To reset your restore points, please note that you will need to log into your computer with an account which has full administrator access. You will know if the account has administrator access because you will be able to see the System Restore tab. If the tab is missing, you are logged in under a limited account.

(winXP)

1. Turn off System Restore.
Go to Start and right-click on *My Computer*.
Click Properties.
Click the System Restore tab.
Put a Checkmark in the box next to "Turn off System Restore".
Click Apply, and then click OK.

2. Reboot.

3. Turn ON System Restore.
Go to Start and right-click on *My Computer*.
Click Properties.
Click the System Restore tab.
Remove the checkmark next to "Turn off System Restore".
Click Apply, and then click OK.

How to Turn On and Turn Off System Restore in Windows XP
http://support.microsoft.com/default.aspx?...kb;en-us;310405
......................
I can't stress enough the importance of having your Windows critical Security Updates. Most malware today uses exploits on unpatched systems to creep onto your system without your even doing anything but visiting an infected webpage!!

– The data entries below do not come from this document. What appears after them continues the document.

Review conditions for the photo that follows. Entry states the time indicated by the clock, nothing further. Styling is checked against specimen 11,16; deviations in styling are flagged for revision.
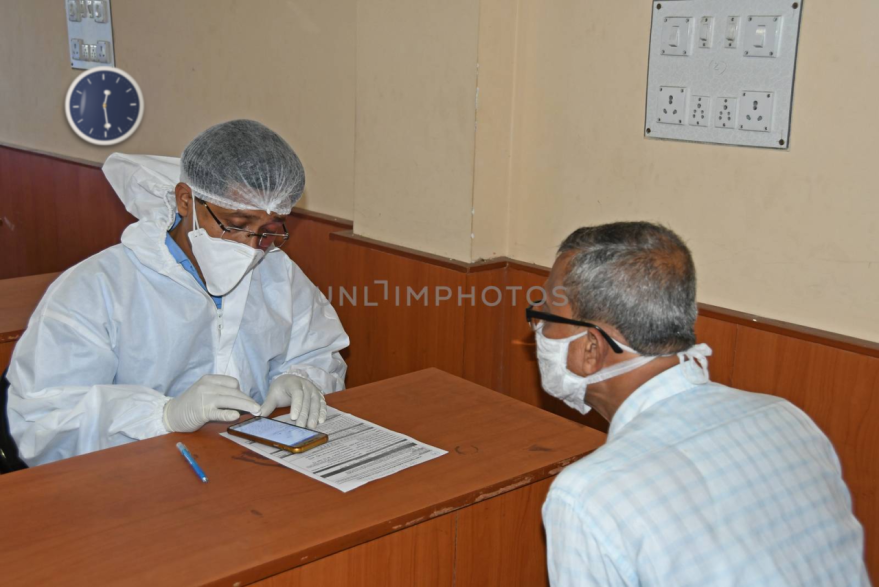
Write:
12,29
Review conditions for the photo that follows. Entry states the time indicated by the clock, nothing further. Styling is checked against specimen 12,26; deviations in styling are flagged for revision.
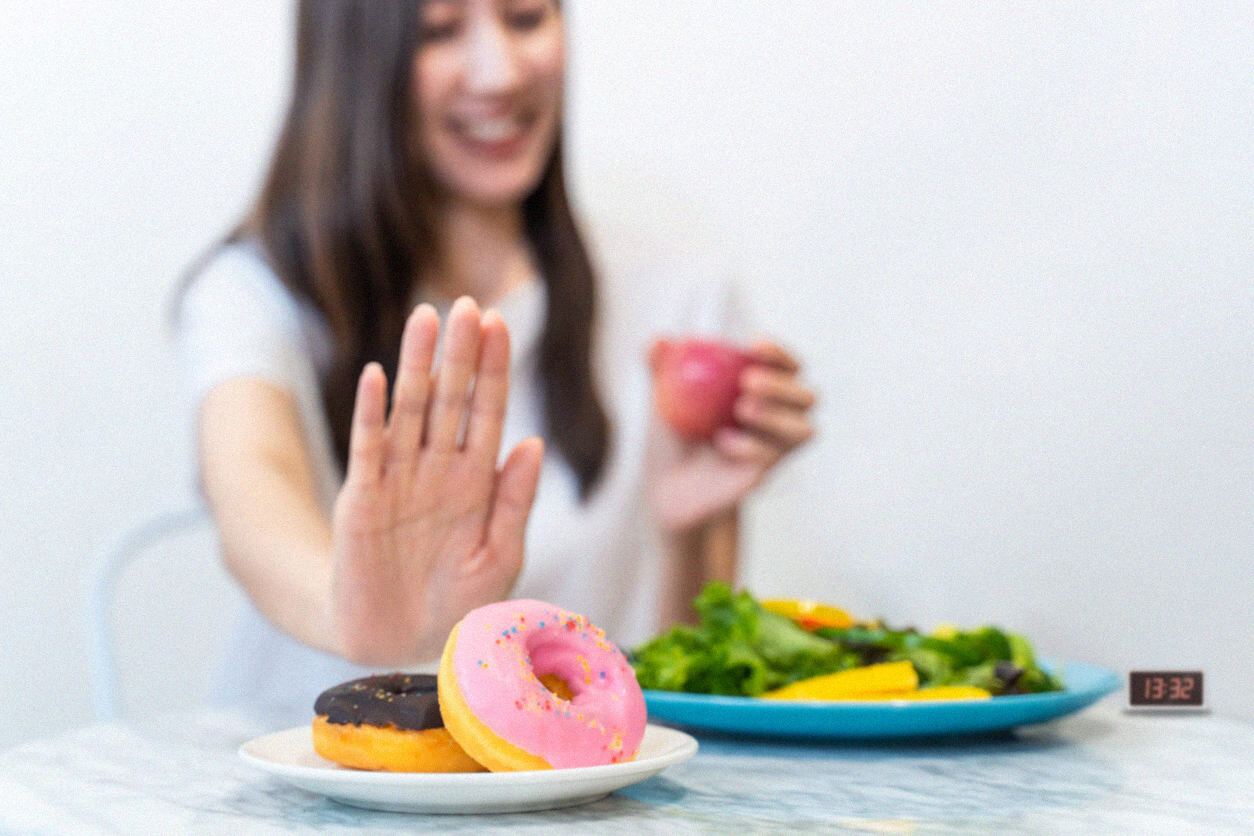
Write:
13,32
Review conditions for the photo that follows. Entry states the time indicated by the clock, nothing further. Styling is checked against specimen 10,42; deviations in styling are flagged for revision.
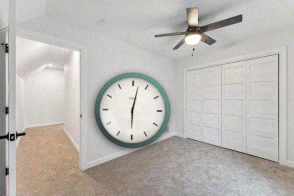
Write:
6,02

Watch what you download, be careful where you surf, and don't trust attachments or even links in email and Instant messages. Even if they come from a buddy, that buddy could be the one infected and it is the virus sending that link from his account. You click on it thinking he is trusted, and *boom* you're infected.
Many "Phishing" attempts are made by cleverly crafted email to look like it is coming from an "official" source (like Microsoft, or your bank, or some other provider). Don't click on links in those. Go directly to the site instead and navigate the menus - don't trust email you think came from a "safe source" unless you are expecting it! There is more in the link I will provide below, but those are the choice avenues of infection these days.
Stay far AWAY from cracks and warez sites - you're sure to get infected files there, and the same can be said for files downloaded from p2p (more than half are usually infected and probably not detectable by your current security software - the newest nasties are always released in those venues).

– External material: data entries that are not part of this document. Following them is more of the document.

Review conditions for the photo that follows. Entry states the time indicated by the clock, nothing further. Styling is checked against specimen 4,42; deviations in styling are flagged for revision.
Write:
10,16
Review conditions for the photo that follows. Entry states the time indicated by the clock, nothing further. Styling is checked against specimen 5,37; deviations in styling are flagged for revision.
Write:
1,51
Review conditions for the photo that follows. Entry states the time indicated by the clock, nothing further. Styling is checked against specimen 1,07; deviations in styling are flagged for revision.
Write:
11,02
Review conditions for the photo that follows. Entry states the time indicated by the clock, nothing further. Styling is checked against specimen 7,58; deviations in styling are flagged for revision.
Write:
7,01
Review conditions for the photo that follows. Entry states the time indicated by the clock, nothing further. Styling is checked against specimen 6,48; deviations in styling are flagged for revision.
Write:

A word about shared computers and networks.
Share Your PC
http://www.microsoft.com/windowsxp/using/s...hare/intro.mspx
Not all users need to have Admin Accounts. It is much safer to have most of your users on a shared system running as Limited User accounts. That way, if there is "an accident", it will only affect one user's account and not the entire system.
Next, I highly recommend you get some extra protection to prevent future infections. Here are some things you can do and some free programs to help .
How do I prevent Browser Hijacks and Spyware?
http://www.dslreports.com/faq/13620

I'm happy to see you have SP2 installed. That will address numerous security issues in your Operating System and IE
Make sure that you keep your Operating System and IE updated with the latest Critical Security Updates from Microsoft...they usually come out once a month, on the 2nd Tuesday of each month. This is the first step in malware prevention, as many nasties now take advantage of new exploits and if not patched, you are vulnerable!
Windows Update
http://update.microsoft.com/microsoftupdate/

And see this link for instructions on how to configure the enhanced security features in SP2:
http://www.microsoft.com/technet/security/...xp/iesecxp.mspx

I also highly recommend to get the free tool, Microsoft Baseline Security Analyzer (MBSA) from Microsoft to analyze your PC security for prevention purposes.

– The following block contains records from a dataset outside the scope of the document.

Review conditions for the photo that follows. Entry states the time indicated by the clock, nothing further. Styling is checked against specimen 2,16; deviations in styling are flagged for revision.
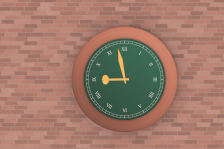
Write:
8,58
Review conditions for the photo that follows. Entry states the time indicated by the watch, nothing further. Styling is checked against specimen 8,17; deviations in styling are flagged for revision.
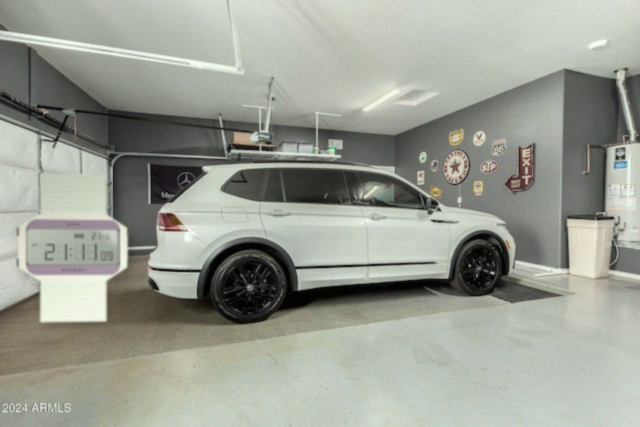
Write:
21,11
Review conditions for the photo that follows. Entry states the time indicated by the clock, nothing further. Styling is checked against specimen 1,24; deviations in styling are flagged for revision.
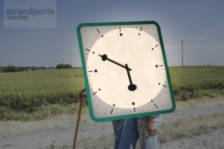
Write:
5,50
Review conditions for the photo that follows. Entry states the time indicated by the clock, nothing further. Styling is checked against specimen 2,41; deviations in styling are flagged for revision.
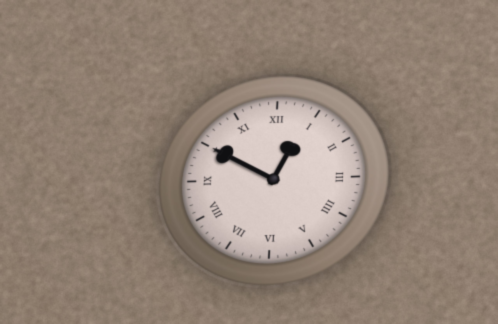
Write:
12,50
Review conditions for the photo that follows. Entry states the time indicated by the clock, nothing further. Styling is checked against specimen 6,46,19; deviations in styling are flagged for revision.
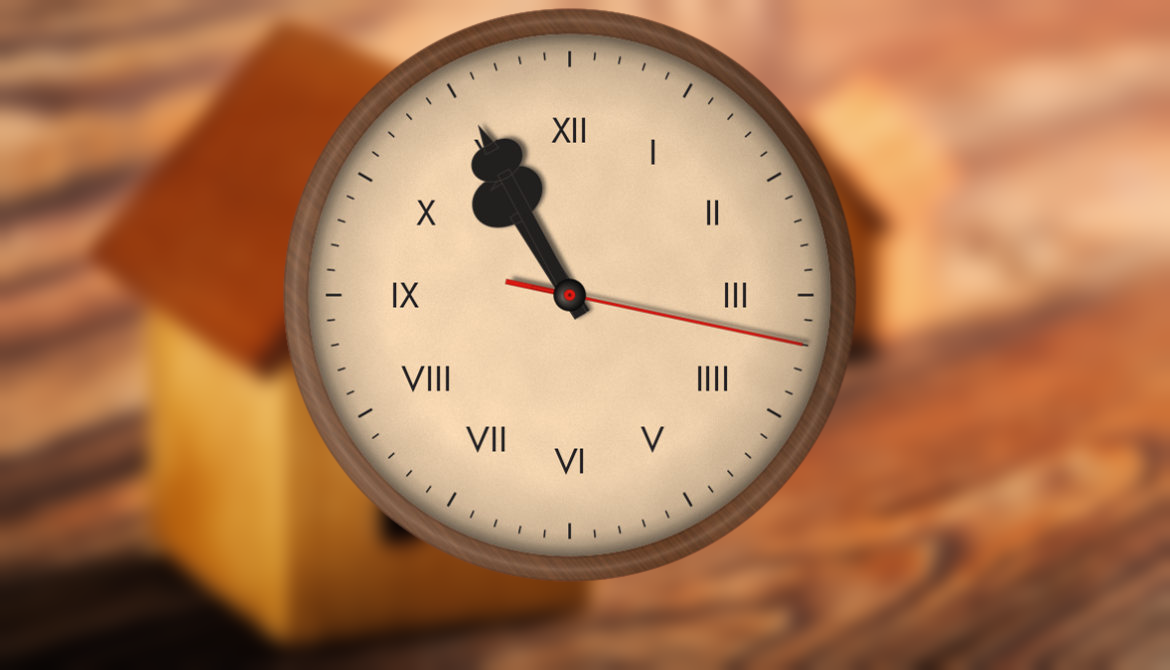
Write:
10,55,17
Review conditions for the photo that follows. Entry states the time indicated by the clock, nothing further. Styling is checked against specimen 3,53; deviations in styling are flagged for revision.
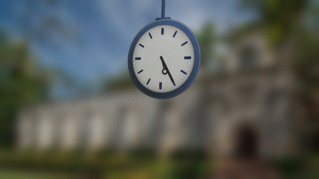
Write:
5,25
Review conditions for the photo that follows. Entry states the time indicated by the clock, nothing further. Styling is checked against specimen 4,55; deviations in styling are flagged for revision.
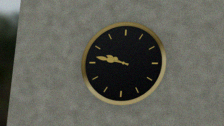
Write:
9,47
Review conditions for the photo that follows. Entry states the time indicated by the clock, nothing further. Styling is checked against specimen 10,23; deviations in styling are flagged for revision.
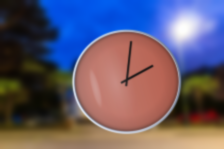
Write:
2,01
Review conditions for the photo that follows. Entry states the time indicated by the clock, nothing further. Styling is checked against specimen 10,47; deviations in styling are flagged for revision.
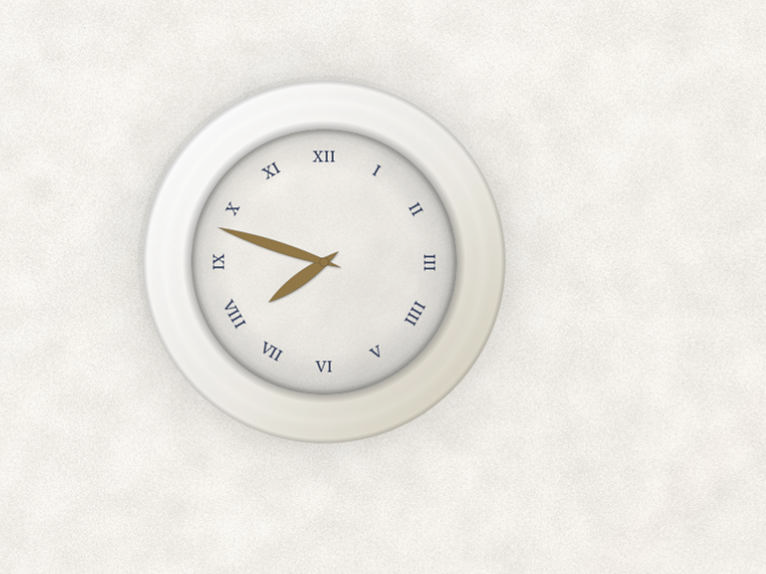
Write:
7,48
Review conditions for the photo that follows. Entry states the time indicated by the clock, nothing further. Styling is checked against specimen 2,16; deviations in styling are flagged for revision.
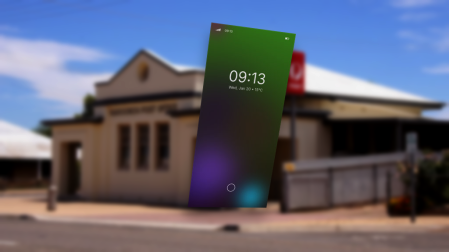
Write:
9,13
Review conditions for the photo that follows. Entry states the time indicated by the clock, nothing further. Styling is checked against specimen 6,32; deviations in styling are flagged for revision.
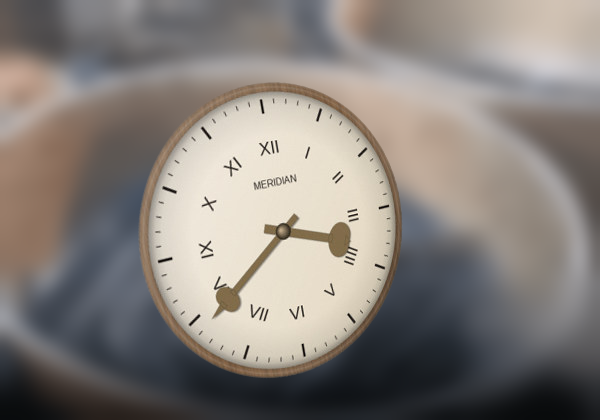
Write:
3,39
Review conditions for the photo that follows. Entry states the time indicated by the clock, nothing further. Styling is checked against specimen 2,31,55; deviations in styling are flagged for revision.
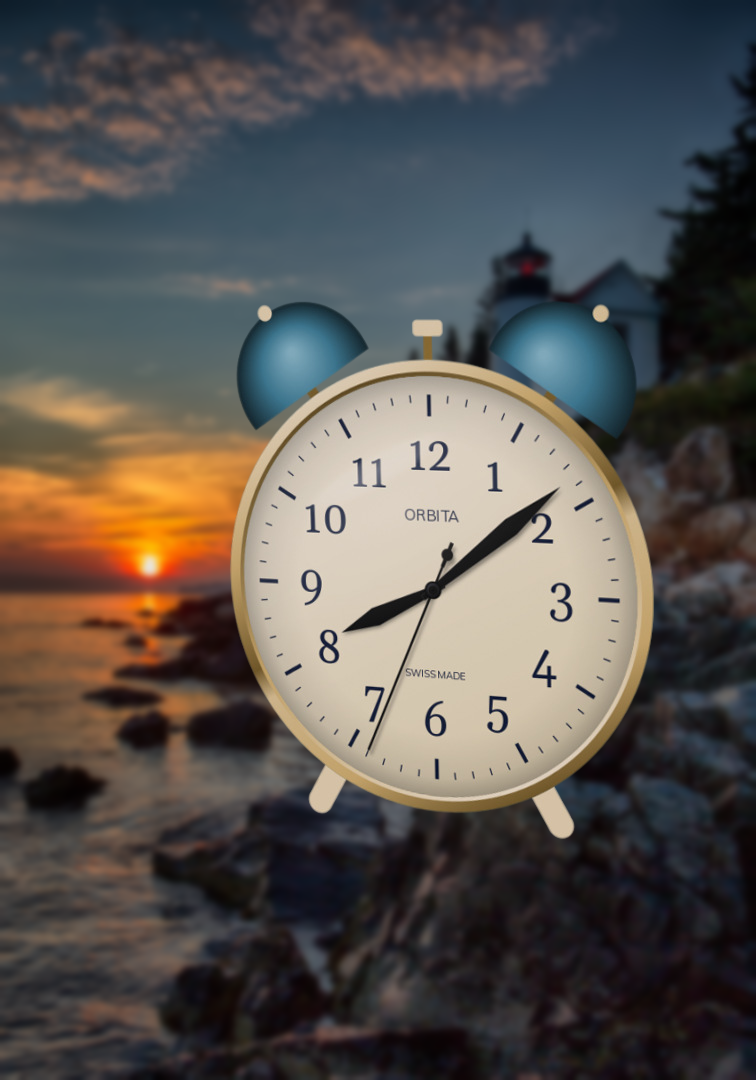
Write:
8,08,34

MBSA Version 2.0 will scan for common system misconfigurations on Windows 2000, Windows XP, and Windows Server 2003 systems. This program will identify the system security weaknesses in your browser and operating system and provides easy instructions to correct them. This includes any missing critical Windows security updates, system vulnerabilities and your IE Browser security settings. Get the download here:
Microsoft Baseline Security Analyzer
http://www.microsoft.com/technet/security/...s/mbsahome.mspx
Choose MBSAsetup-EN.msi = (English Version) or the language appropriate for you.

Also visit this Free Online Scanner from Microsoft for PC Health and Safety
http://safety.live.com/site/en-US/default.htm
and Microsoft Security At Home
http://www.microsoft.com/athome/security/default.mspx
for tips to Protect your Pc, Protect yourself and Protect your Family.